__WORK ORDER__
Go to the line containing "NOS (cervix uteri)" and return it and each line after it exactly, through the end of the data below, and nothing more.

__DATASET CONTENT__
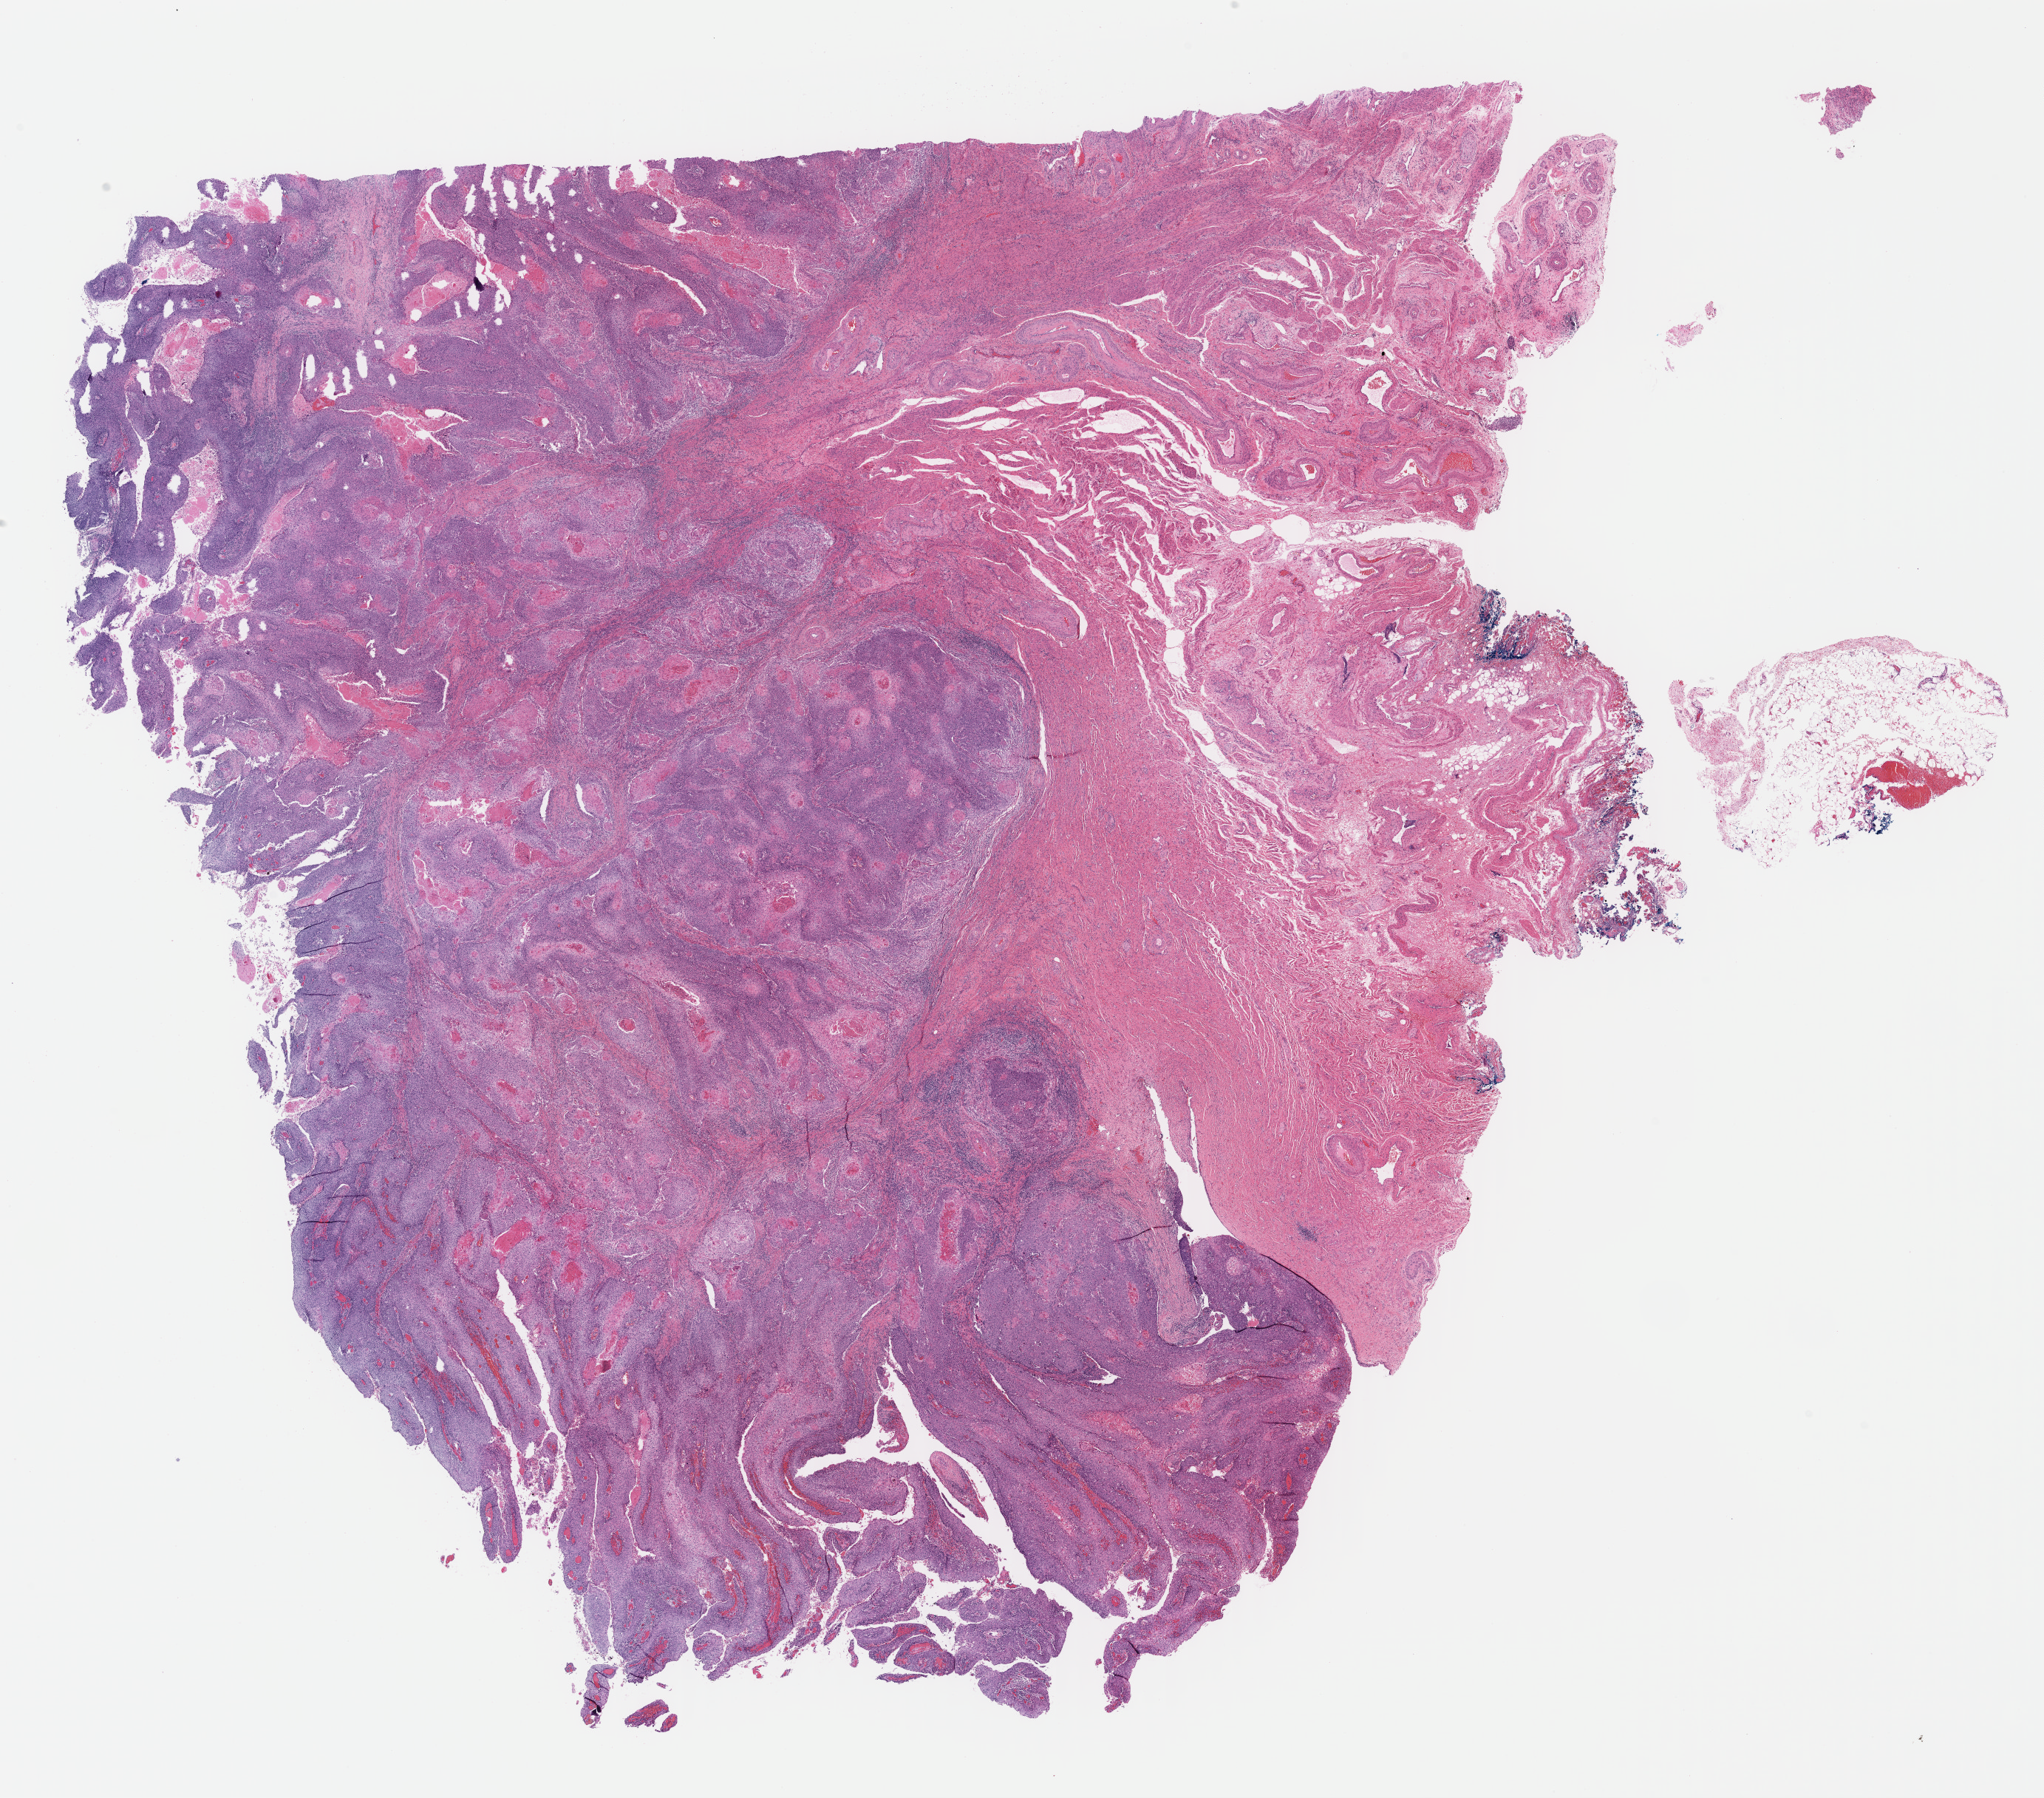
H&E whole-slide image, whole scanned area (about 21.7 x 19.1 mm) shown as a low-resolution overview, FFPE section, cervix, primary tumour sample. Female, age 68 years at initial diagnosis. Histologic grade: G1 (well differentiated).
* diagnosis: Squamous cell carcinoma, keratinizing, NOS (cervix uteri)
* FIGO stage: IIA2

__ANSWER FOR THE TASK__
* diagnosis: Squamous cell carcinoma, keratinizing, NOS (cervix uteri)
* FIGO stage: IIA2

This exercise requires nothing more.